### [Material to process]
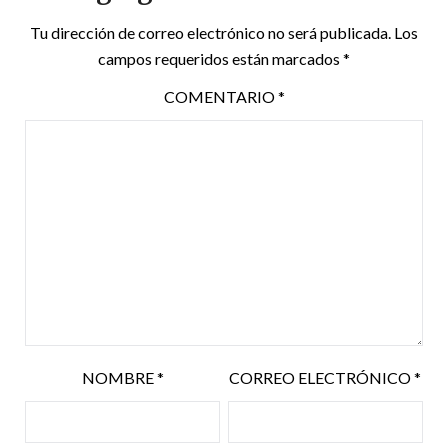
Tu dirección de correo electrónico no será publicada.
Los
campos requeridos están marcados
*
COMENTARIO
*
NOMBRE
*
CORREO ELECTRÓNICO
*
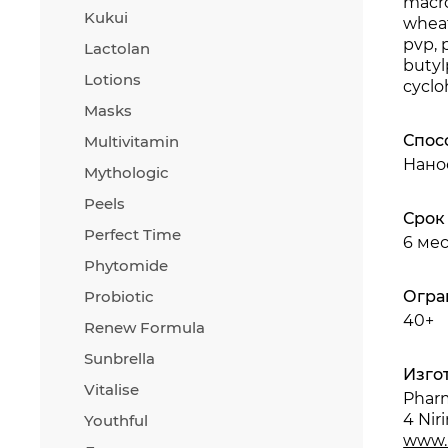
macro
Kukui
wheat
pvp, 
Lactolan
butyl
Lotions
cyclo
Masks
Спос
Multivitamin
Нано
Mythologic
Peels
Срок
Perfect Time
6 ме
Phytomide
Probiotic
Огра
40+
Renew Formula
Sunbrella
Изго
Vitalise
Pharm
4 Niri
Youthful
www.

### [Request]
Images are to be left out; everything else in the material must be written out exactly.

### [Written solution]
Tu dirección de correo electrónico no será publicada.
Los
campos requeridos están marcados
*
COMENTARIO
*
NOMBRE
*
CORREO ELECTRÓNICO
*
macro
Kukui
wheat
pvp, 
Lactolan
butyl
Lotions
cyclo
Masks
Спос
Multivitamin
Нано
Mythologic
Peels
Срок
Perfect Time
6 ме
Phytomide
Probiotic
Огра
40+
Renew Formula
Sunbrella
Изго
Vitalise
Pharm
4 Niri
Youthful
www.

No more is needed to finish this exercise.